‘Culture of celibacy’ to blame for Catholic child sex abuse - study
A five-year study into sexual abuse within the Catholic Church has found that mandatory celibacy and a culture of secrecy within the entirely male-dominated clergy were “the major precipitating risk factor[s] for child sexual abuse.”
Former Catholic priest, Des Cahill, and co-author, theologian Peter Wilkinson, compiled information from 26 royal commissions and inquiries from Australia, Ireland, the UK, Canada and the Netherlands since 1985 in their report.
Cahill, now married but still a practising Catholic, began the research after he discovered he had lived and worked with several pedophile priests throughout his career in the priesthood.

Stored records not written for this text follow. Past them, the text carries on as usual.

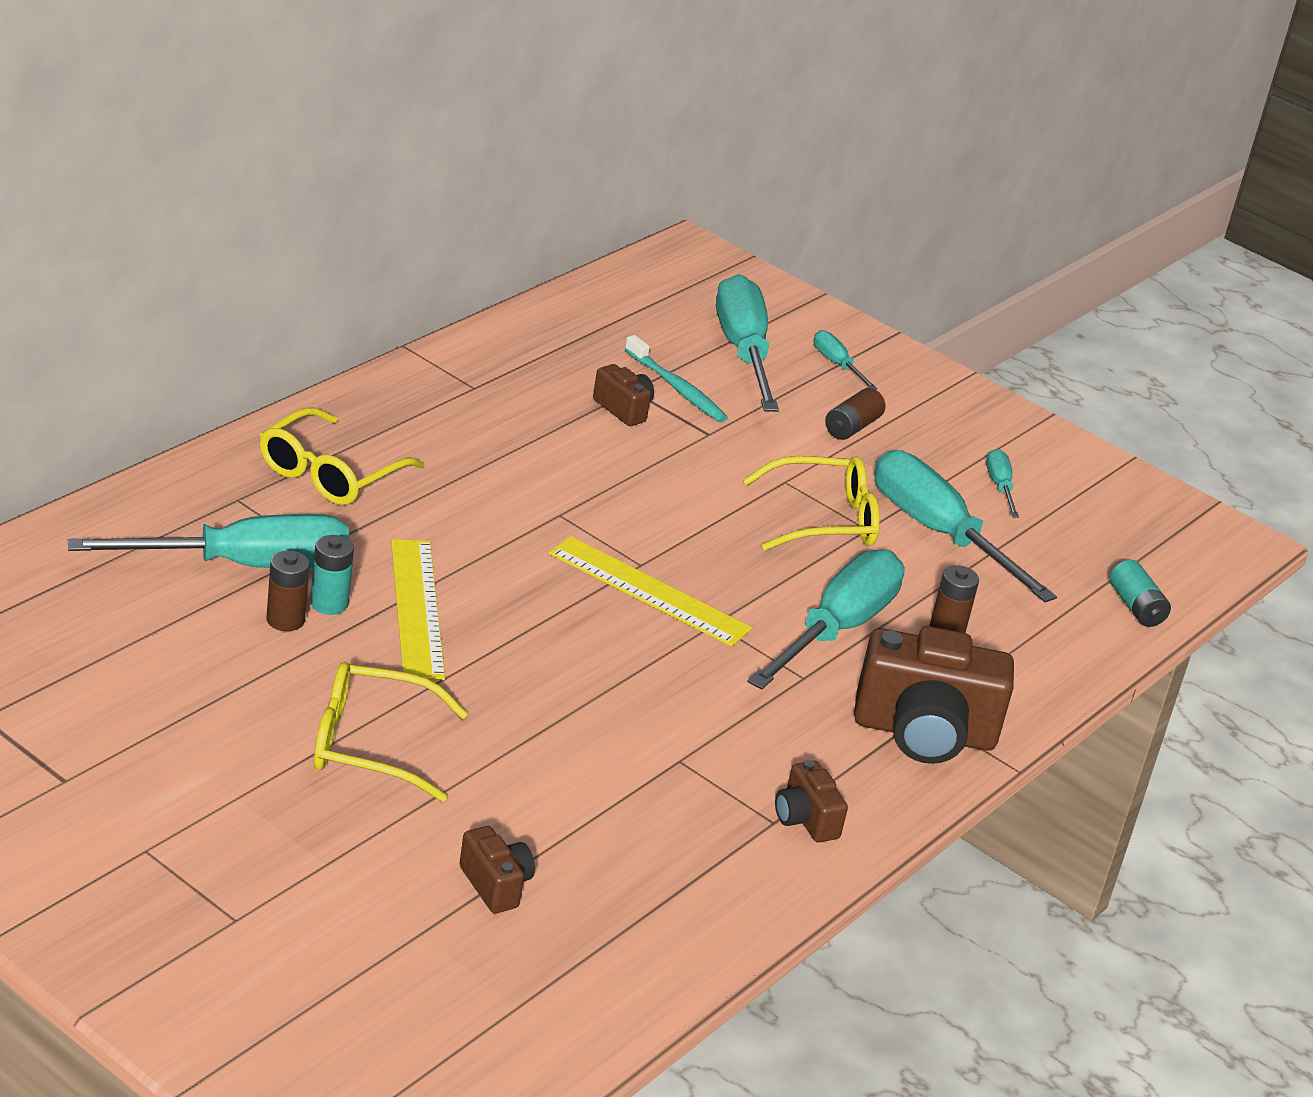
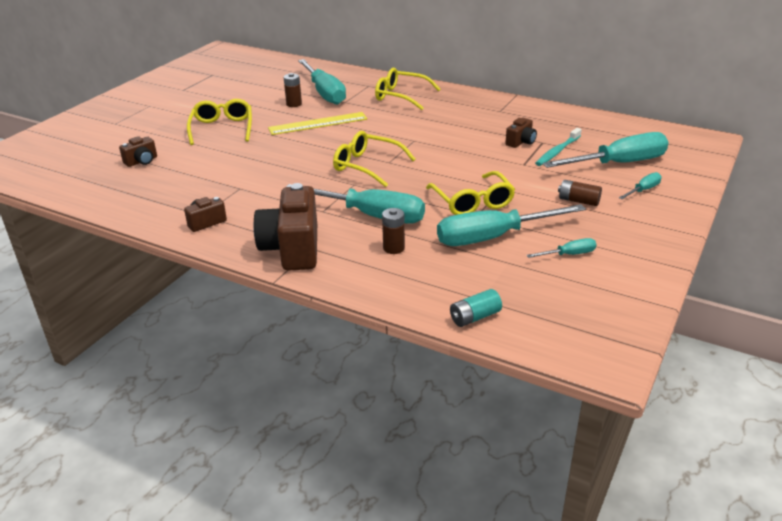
camera: 85 degrees right, 0 degrees up
(329, 603) = (310, 109): turquoise battery -> none
(649, 591) = (367, 166): yellow ruler -> yellow glasses
(938, 533) = (493, 237): turquoise screwdriver -> turquoise screwdriver turned 150 degrees counterclockwise

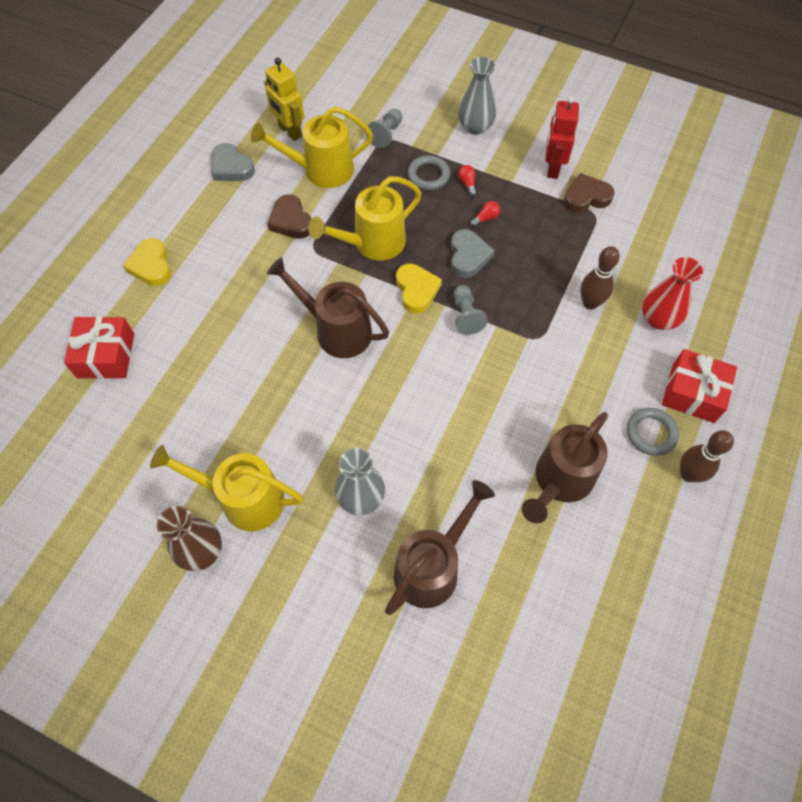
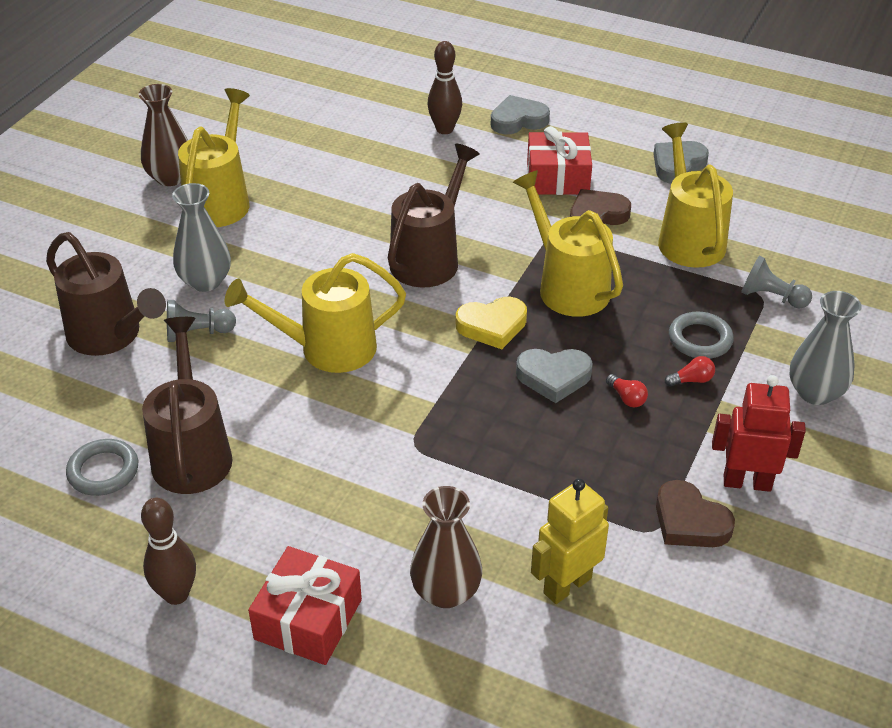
camera: 90 degrees right, 20 degrees down
(106, 355) = (400, 103): red gift -> red gift (557, 178)
(151, 266) = (518, 120): yellow heart -> grey heart
(289, 131) = (752, 209): yellow robot -> yellow robot (567, 585)
(444, 398) = (326, 349): none -> yellow watering can
(466, 316) = (451, 372): grey pawn -> grey pawn (197, 333)
(559, 482) = (191, 452): brown watering can -> brown watering can turned 45 degrees clockwise
(586, 197) = (689, 521): brown heart -> brown heart turned 150 degrees clockwise
(590, 303) = (475, 508): brown bowling pin -> brown bowling pin (444, 129)
(651, 433) = (247, 558): grey ring -> grey ring (103, 471)
(658, 319) = (446, 592): red vase -> brown vase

He told Guardian Australia: “After the issue of abuse first became public, around 1978, I began wondering: ‘Why did this happen?’ I knew some of the priest perpetrators and I studied with them and I lived with one of them. And yet I was never aware while I was in the church. You have to understand, a priest offender is very secretive and doesn’t want to be found out.”
One of the most staggering and sickening of the report’s conclusions is that an estimated seven percent of the Catholic clergy abused children between 1950 and 2000.
While some nuns had abused children, the vast majority were male priests and bishops who maintained a culture of secrecy and non-disclosure, both as perpetrators and confidants aware of child sex abuse through the sacrament of confession.
Australia's royal commission recently called for the prosecution of Catholic priests who fail to disclose child abuse reported to them in confession.